Entries provided Start Marker

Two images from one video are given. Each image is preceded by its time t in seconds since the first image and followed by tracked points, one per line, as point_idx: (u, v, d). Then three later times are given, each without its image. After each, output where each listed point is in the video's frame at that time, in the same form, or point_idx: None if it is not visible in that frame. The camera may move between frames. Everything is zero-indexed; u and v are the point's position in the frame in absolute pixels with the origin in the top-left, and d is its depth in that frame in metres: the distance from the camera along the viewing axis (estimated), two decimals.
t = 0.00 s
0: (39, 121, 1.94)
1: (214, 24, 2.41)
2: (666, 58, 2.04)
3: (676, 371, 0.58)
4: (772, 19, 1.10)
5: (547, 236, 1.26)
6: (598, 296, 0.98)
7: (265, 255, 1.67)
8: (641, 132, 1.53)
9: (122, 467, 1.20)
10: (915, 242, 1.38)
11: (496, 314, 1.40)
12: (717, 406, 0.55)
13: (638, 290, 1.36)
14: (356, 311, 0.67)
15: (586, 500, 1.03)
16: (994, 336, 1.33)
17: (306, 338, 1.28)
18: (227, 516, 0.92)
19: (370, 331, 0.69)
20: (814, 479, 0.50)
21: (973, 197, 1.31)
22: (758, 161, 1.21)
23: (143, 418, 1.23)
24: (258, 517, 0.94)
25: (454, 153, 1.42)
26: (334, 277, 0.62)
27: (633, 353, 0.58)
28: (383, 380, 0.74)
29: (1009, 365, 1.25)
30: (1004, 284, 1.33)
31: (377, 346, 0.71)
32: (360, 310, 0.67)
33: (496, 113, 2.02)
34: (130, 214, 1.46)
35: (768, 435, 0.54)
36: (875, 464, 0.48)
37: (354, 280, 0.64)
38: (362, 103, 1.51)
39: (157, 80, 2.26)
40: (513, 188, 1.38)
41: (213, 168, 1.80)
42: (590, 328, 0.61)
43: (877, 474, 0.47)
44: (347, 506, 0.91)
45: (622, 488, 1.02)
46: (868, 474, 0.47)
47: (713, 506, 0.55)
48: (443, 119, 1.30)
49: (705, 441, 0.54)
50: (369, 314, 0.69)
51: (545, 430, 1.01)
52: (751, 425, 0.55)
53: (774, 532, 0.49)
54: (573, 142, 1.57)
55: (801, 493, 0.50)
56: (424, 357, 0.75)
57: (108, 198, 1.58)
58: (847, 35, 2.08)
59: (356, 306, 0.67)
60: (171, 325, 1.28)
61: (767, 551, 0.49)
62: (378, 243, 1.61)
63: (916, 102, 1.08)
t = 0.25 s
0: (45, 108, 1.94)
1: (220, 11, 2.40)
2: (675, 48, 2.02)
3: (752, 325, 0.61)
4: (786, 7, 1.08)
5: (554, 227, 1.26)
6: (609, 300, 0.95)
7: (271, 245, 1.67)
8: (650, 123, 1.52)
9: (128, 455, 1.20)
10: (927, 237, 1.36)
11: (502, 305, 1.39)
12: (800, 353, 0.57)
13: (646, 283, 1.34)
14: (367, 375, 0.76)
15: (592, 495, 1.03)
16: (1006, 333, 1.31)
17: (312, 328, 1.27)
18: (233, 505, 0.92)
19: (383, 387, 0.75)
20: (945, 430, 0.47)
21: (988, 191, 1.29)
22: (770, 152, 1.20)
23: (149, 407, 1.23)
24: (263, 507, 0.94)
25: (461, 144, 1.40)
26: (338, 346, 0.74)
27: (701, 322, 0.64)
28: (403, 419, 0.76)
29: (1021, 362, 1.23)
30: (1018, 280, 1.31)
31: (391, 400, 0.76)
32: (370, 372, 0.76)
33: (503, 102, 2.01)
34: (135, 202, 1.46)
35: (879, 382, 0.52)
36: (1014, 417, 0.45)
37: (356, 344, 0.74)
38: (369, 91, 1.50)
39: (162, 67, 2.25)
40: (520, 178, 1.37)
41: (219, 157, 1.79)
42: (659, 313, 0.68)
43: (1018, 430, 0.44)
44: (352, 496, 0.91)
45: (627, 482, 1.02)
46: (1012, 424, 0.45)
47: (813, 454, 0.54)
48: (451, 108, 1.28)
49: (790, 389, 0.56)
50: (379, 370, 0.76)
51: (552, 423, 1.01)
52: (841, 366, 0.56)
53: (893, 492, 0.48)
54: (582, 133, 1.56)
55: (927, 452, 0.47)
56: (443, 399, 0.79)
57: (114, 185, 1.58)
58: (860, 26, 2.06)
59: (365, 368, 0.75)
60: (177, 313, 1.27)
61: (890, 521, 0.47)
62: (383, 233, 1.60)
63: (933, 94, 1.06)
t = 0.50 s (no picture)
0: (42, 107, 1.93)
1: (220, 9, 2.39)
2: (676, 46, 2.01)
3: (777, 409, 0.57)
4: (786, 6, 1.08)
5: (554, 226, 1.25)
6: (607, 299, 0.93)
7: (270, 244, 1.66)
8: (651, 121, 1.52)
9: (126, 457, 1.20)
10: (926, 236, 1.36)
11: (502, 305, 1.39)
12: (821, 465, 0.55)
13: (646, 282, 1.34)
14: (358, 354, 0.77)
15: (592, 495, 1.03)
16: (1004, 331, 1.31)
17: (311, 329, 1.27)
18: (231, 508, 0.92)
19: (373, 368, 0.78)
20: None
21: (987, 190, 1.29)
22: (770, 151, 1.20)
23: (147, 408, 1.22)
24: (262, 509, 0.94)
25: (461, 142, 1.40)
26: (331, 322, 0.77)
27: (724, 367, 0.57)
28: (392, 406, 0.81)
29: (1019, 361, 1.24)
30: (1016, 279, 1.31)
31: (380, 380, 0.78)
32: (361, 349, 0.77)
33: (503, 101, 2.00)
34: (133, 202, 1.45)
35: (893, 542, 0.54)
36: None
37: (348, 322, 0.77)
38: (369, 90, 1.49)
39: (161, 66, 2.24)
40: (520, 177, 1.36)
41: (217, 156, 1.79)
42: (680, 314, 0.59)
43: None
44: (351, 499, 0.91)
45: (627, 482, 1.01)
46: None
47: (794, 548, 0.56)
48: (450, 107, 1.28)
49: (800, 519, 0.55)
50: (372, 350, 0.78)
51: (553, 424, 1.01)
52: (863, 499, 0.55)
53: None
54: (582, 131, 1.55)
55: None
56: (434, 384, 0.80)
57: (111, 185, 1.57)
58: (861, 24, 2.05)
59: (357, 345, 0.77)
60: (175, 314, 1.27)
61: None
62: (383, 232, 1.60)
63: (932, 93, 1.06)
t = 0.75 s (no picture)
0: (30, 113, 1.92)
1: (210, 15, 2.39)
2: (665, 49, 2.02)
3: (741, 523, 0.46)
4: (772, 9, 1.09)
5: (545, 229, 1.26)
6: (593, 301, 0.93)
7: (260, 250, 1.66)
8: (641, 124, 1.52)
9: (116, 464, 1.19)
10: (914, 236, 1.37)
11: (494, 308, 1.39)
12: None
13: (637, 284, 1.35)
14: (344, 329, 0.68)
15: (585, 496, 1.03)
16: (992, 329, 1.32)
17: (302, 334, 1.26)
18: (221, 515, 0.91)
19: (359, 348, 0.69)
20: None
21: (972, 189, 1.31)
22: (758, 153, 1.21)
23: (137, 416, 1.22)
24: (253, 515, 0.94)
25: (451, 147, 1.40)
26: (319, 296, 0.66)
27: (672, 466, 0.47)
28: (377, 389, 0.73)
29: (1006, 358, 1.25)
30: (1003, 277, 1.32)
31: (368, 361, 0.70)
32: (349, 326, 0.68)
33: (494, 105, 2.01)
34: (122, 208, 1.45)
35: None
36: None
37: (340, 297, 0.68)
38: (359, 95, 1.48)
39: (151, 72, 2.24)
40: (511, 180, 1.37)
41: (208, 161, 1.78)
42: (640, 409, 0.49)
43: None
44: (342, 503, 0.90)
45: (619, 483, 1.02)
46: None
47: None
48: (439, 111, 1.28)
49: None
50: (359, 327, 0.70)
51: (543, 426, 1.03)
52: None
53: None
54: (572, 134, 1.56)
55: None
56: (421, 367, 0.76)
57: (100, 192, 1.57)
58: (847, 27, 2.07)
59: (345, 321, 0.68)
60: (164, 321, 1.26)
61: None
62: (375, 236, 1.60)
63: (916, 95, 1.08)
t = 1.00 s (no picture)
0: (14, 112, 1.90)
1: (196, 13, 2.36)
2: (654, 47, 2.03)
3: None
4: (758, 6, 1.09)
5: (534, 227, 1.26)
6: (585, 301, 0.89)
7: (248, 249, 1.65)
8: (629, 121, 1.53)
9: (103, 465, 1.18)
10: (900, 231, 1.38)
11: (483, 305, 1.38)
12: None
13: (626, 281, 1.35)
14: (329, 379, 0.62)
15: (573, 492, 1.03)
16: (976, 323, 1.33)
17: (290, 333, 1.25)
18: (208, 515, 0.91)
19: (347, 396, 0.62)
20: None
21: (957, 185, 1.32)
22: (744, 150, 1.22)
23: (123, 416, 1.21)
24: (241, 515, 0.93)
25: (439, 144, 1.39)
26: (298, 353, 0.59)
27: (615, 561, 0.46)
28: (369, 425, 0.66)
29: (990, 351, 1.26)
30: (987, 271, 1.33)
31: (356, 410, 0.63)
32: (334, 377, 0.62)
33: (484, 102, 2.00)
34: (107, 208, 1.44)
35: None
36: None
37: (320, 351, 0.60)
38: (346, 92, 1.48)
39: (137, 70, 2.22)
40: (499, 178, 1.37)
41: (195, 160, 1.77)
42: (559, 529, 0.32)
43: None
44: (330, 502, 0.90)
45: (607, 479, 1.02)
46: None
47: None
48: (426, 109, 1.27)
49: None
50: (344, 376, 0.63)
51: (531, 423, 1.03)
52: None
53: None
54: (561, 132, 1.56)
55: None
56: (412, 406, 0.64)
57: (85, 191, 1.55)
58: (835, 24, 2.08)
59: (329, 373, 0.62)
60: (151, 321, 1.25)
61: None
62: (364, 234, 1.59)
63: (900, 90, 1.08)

Entries provided End Marker

▸ **Exercise description**
As listed above, the lines from the line with "52: (751, 425, 0.55)" to the line with "22: (770, 152, 1.20)" are to be echoed exactly, with both ends included and nothing added.

▸ **Task answer**
52: (751, 425, 0.55)
53: (774, 532, 0.49)
54: (573, 142, 1.57)
55: (801, 493, 0.50)
56: (424, 357, 0.75)
57: (108, 198, 1.58)
58: (847, 35, 2.08)
59: (356, 306, 0.67)
60: (171, 325, 1.28)
61: (767, 551, 0.49)
62: (378, 243, 1.61)
63: (916, 102, 1.08)
t = 0.25 s
0: (45, 108, 1.94)
1: (220, 11, 2.40)
2: (675, 48, 2.02)
3: (752, 325, 0.61)
4: (786, 7, 1.08)
5: (554, 227, 1.26)
6: (609, 300, 0.95)
7: (271, 245, 1.67)
8: (650, 123, 1.52)
9: (128, 455, 1.20)
10: (927, 237, 1.36)
11: (502, 305, 1.39)
12: (800, 353, 0.57)
13: (646, 283, 1.34)
14: (367, 375, 0.76)
15: (592, 495, 1.03)
16: (1006, 333, 1.31)
17: (312, 328, 1.27)
18: (233, 505, 0.92)
19: (383, 387, 0.75)
20: (945, 430, 0.47)
21: (988, 191, 1.29)
22: (770, 152, 1.20)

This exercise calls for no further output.